Extracted material below:

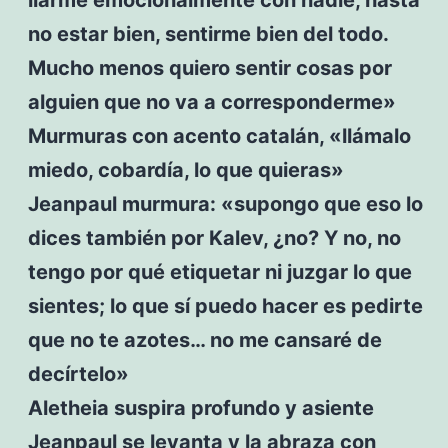
no estar bien, sentirme bien del todo.
Mucho menos quiero sentir cosas por
alguien que no va a corresponderme»
Murmuras con acento catalán, «llámalo
miedo, cobardía, lo que quieras»
Jeanpaul murmura: «supongo que eso lo
dices también por Kalev, ¿no? Y no, no
tengo por qué etiquetar ni juzgar lo que
sientes; lo que sí puedo hacer es pedirte
que no te azotes… no me cansaré de
decírtelo»
Aletheia suspira profundo y asiente
Jeanpaul se levanta y la abraza con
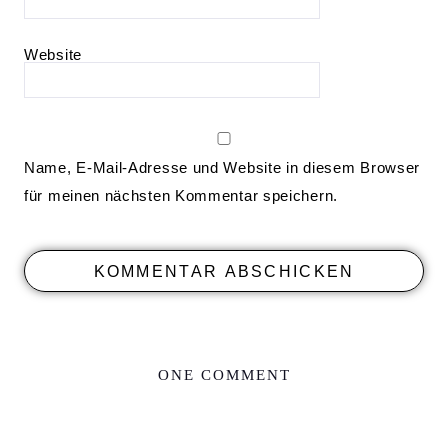
Website
Name, E-Mail-Adresse und Website in diesem Browser
für meinen nächsten Kommentar speichern.
ONE COMMENT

End of Extracted material.

Looking back over the listing above, how many lines include the word "Jeanpaul"? Give the number and nothing more.

▶ [Problem solution]: 2